Its' hard to imagine becoming a "rugged individualist" that early in life for John and I, but that's what we had to be. That's what you wanted us to be, it almost seemed like the faster the better. The crucial time of the loss of childlike innocence was the beginning of a downturn for me that took me painfully. It was too bad we've already got so used to not talking and not seeing each other for more then a day at a time every week by then. John and I both took it hard. Lucky for John and I we found outlets to shout.....at each other.......other people.......Theatre for John (where he could express anything he wanted and not be called crazy, but be called brilliant) and Music for me (Where angst spoke to me, blues echoed my feelings, and old records gave me a clue into your past.) Most importantly, we learned to make laughter.
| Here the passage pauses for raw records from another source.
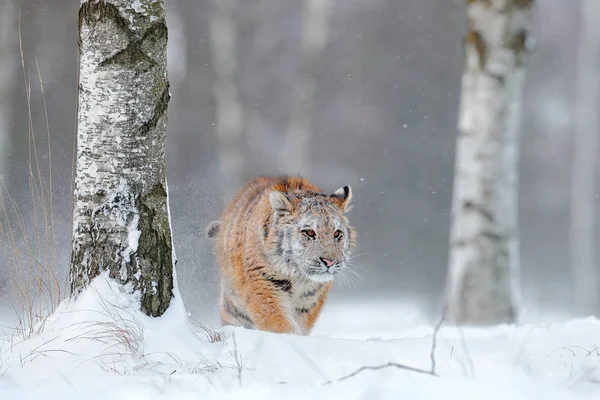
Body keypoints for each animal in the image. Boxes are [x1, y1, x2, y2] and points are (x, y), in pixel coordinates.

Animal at [207, 175, 356, 334]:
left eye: (337, 233)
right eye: (310, 232)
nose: (329, 262)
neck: (298, 277)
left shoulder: (309, 302)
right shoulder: (264, 286)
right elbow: (281, 325)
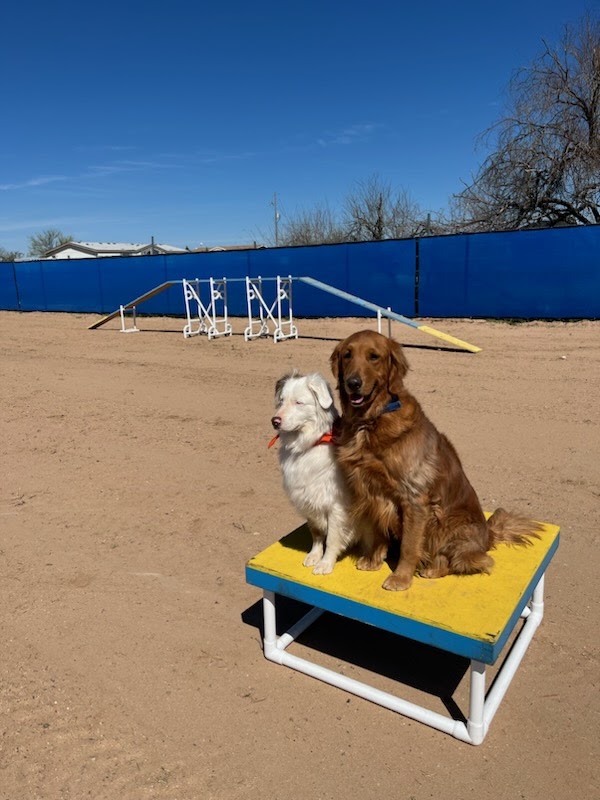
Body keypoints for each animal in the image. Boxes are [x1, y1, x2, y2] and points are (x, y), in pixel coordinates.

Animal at [270, 372, 354, 572]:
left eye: (299, 402)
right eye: (281, 401)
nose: (275, 421)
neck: (308, 446)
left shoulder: (336, 505)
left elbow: (332, 537)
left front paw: (325, 563)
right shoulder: (307, 499)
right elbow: (316, 533)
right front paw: (314, 555)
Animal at [330, 328, 540, 592]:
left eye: (374, 357)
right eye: (347, 355)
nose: (353, 383)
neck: (370, 422)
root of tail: (487, 536)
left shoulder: (414, 499)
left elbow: (409, 546)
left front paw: (400, 578)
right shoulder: (372, 491)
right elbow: (379, 532)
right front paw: (373, 560)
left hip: (448, 524)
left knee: (469, 561)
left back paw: (433, 568)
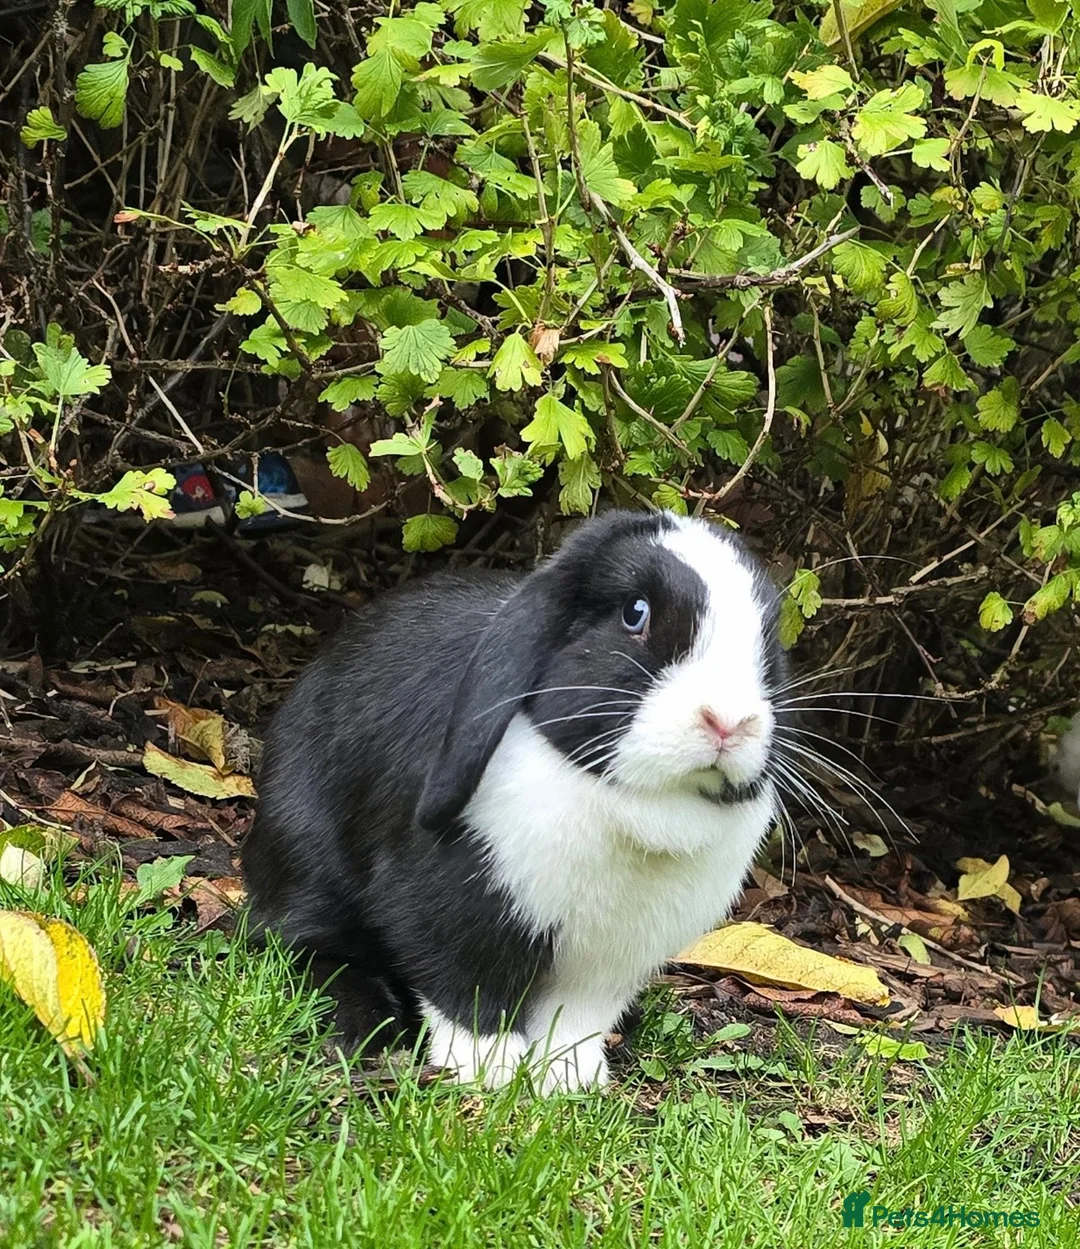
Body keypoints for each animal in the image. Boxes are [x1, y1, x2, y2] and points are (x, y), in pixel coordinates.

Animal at [242, 509, 786, 1091]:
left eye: (767, 641)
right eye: (634, 614)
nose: (729, 721)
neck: (636, 803)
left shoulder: (608, 962)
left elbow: (577, 1018)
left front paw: (571, 1081)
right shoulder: (453, 909)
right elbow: (465, 988)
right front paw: (493, 1070)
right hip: (305, 859)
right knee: (298, 942)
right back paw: (364, 1023)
Laugh about fear, laugh about our situation, laugh at each other, laugh at the hurt, and laugh at ourselves.

We were long past sharing these new-found ideas, pains, and joys as a family at that point. You went to the plays and for moments you thought about it I'm sure, but even your immensely talented son was aiming, in your eyes to go for a longshot in which your calculated eyes couldn't see as good or successful. Supporting him to get a piece of paper saying he went through 4 years of college was enough for support I'm guessing. I remember seeing John so frustrated and confused and crying. I remember what it did to him and I remember trying to calm him down and eating my words and trying so hard to see it your way.

I was lucky I didn't get this same treatment. I never had talent you could see. Needless to say, some might say I got it worse, but I got what I got, I learned a long time to grow a shell of indifference until I had found what I should speak. I never once plugged up my ears or closed my eyes. I sat and took it. I got that from mom. I thought out loud and I thought coldly. I got that from you. A lethal combo of logic I would say at times.
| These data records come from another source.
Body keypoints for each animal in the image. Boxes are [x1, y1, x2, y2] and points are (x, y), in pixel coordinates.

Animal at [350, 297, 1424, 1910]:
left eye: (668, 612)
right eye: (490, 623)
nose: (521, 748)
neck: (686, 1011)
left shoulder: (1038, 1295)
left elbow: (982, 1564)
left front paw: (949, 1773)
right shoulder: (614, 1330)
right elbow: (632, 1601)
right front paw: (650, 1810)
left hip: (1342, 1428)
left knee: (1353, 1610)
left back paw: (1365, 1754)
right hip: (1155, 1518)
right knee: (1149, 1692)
I apoligize for the great wrongs I've committed to you. For not being able to read myself and to ultimately read you. I apoligize for not speaking. I'm sorry for appearing as a failure in your life and not finishing college. I know your goals are very important to you. My life isn't over yet and our family isn't yet and I can't re-assure you anything other then I'm gonna do what I have to do and that I can't see doing it without a family in my life. With what I got and what I know, I can't fail. I can't say I'm gonna bring you the results coldly and textbook as you ask for them, but at times I do grow tired quickly of being your son now just as you grow tired of being my father.
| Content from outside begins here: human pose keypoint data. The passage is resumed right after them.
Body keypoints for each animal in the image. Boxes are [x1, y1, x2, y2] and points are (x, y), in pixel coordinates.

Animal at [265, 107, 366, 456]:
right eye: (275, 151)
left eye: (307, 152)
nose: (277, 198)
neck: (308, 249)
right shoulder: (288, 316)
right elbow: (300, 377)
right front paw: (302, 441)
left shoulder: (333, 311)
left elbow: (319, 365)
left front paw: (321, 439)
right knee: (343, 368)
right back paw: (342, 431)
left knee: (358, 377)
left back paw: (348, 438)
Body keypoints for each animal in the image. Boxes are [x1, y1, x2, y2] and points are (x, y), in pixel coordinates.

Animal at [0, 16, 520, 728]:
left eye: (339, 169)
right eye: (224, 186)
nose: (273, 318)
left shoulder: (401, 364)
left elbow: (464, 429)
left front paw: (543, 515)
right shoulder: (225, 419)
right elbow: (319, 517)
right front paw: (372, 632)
I don't aim to make you proud anymore. I thank you for giving me that freedom. As much as it hurts, as much as the things I'm never going to be able to share with you, as much as listening to the unheard stories of your life that you had your chance to tell.....it is all a sacrifice I'm willing to make. It gives me the endurance, the courage, the ethic, and the stubborness to succeed. Your love is undeniable. Soon, you won't have to pay my bills and watch me waste myself and you can speak to me as a "man" and not as a "boy" which you struggled not to call me yesterday. Soon, you won't have to desparately try to relate to me in anyway and we can chit-chat about success and goals and results oriented nonsense on safe occasions.

With love, I am your son. You are my father, and this is where we are.